● **SUPPLIED MATERIAL**:
::::

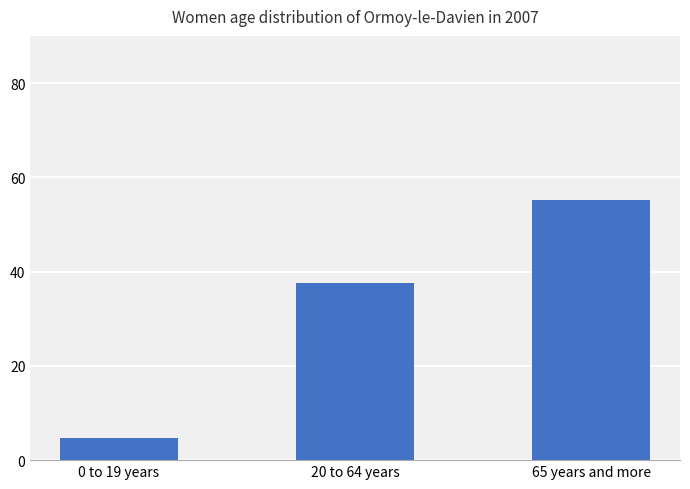

What position from the right is 65 years and more?

1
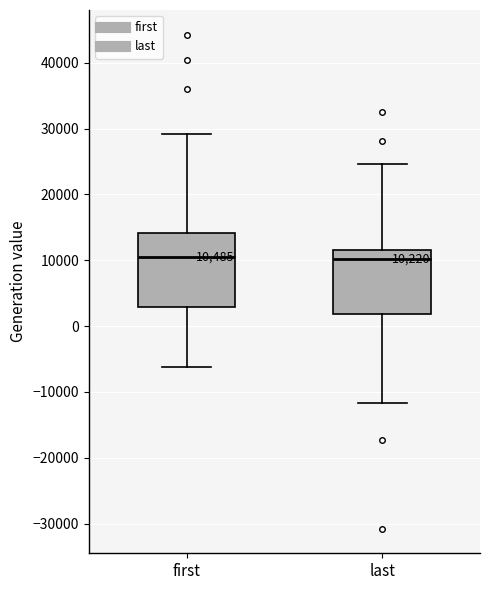

Which box is the tallest, from its lower edge to its upper edge?

first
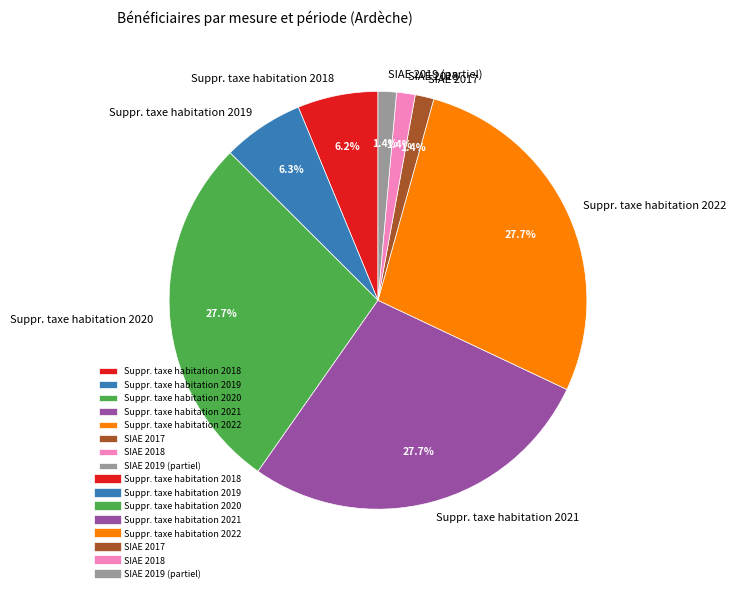

Between Suppr. taxe habitation 2022 and SIAE 2019 (partiel), which is larger?

Suppr. taxe habitation 2022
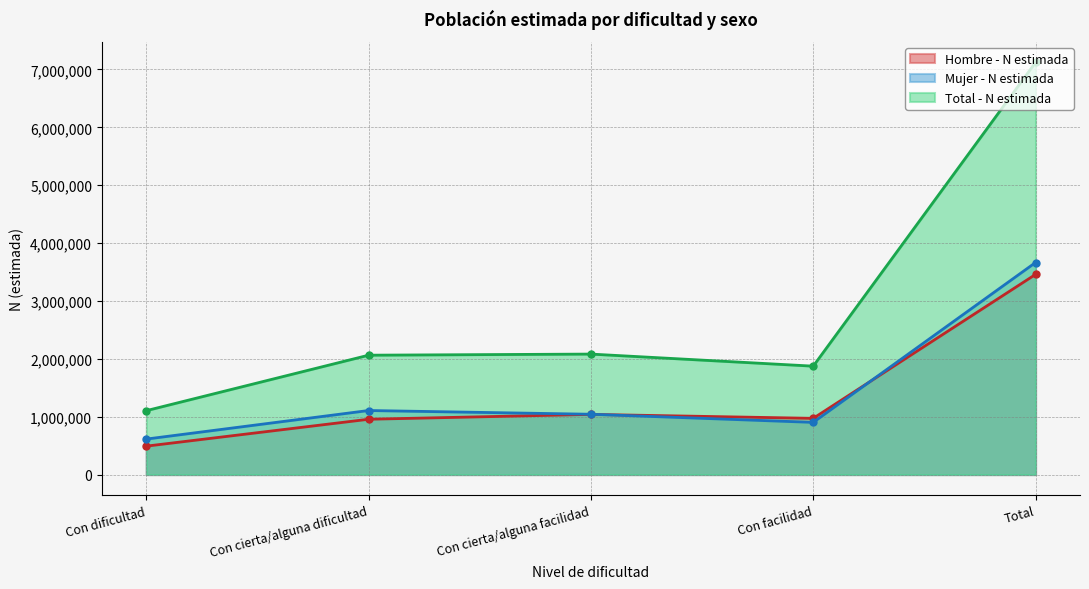

Is the value of Mujer - N estimada at Con cierta/alguna facilidad greater than the value of Total - N estimada at Con cierta/alguna facilidad?

No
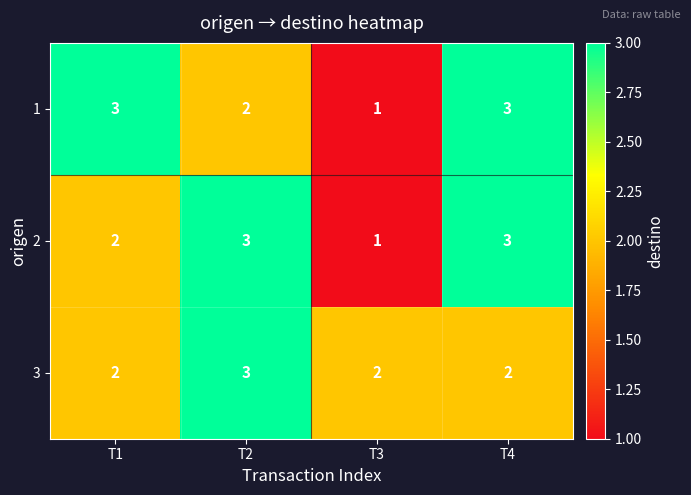

How many 2 values are between 2 and 3?

3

::::

● **WHAT YOU SHOULD DO**: Please arrange the lines above as a Markdown table with the columns No. and Line, numbering each row and omitting blank lines and the pictures.

● **RESPONSE**:
| No. | Line |
|---|---|
| 1 | What position from the right is 65 years and more? |
| 2 | 1 |
| 3 | Which box is the tallest, from its lower edge to its upper edge? |
| 4 | first |
| 5 | Between Suppr. taxe habitation 2022 and SIAE 2019 (partiel), which is larger? |
| 6 | Suppr. taxe habitation 2022 |
| 7 | Is the value of Mujer - N estimada at Con cierta/alguna facilidad greater than the value of Total - N estimada at Con cierta/alguna facilidad? |
| 8 | No |
| 9 | How many 2 values are between 2 and 3? |
| 10 | 3 |